=== PROVIDED DATA ===

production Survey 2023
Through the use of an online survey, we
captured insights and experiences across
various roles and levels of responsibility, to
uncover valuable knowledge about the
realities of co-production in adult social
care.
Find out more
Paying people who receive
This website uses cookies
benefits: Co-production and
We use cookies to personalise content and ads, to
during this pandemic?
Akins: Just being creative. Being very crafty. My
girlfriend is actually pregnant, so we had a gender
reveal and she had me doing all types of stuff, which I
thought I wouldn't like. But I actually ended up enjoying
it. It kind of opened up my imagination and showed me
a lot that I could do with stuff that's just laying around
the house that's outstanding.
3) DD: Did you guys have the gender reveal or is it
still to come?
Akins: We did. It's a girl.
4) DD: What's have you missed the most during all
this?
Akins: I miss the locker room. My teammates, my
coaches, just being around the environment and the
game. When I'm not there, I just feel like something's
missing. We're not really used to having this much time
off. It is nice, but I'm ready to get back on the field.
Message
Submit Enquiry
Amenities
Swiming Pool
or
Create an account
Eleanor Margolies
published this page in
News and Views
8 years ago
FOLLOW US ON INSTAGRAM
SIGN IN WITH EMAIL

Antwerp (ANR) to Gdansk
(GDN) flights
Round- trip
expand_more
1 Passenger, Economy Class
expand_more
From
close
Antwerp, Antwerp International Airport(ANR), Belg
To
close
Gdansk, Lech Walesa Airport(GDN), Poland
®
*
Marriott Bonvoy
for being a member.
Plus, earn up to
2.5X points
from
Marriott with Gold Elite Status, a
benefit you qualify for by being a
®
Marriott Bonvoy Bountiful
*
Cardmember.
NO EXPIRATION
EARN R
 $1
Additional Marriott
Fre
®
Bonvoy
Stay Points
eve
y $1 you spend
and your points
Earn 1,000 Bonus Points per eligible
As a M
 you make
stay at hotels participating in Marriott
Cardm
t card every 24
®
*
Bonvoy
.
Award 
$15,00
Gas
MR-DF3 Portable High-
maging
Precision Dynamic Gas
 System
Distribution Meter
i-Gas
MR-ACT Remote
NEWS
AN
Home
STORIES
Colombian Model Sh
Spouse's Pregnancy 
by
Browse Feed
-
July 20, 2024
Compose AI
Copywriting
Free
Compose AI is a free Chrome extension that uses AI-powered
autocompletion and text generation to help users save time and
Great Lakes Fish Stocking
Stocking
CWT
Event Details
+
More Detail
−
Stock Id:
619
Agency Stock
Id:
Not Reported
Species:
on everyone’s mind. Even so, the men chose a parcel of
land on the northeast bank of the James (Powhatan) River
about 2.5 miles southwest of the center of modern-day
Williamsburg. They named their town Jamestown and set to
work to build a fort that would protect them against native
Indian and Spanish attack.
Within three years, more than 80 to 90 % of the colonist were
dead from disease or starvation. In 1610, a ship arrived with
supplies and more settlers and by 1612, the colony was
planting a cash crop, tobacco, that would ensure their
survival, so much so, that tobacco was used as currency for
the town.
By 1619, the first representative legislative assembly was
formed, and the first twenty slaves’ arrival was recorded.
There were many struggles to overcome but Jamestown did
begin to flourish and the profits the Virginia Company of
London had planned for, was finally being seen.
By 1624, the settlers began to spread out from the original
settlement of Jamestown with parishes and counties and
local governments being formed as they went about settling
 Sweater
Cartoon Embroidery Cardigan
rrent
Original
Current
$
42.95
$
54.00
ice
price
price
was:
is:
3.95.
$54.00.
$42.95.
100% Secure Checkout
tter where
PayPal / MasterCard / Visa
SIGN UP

===

Reproduce, with no other lines, the one containing "Cartoon Embroidery Cardigan" and all lines after it through the end of the data above.

[ANSWER FOR THIS EXERCISE]:
Cartoon Embroidery Cardigan
rrent
Original
Current
$
42.95
$
54.00
ice
price
price
was:
is:
3.95.
$54.00.
$42.95.
100% Secure Checkout
tter where
PayPal / MasterCard / Visa
SIGN UP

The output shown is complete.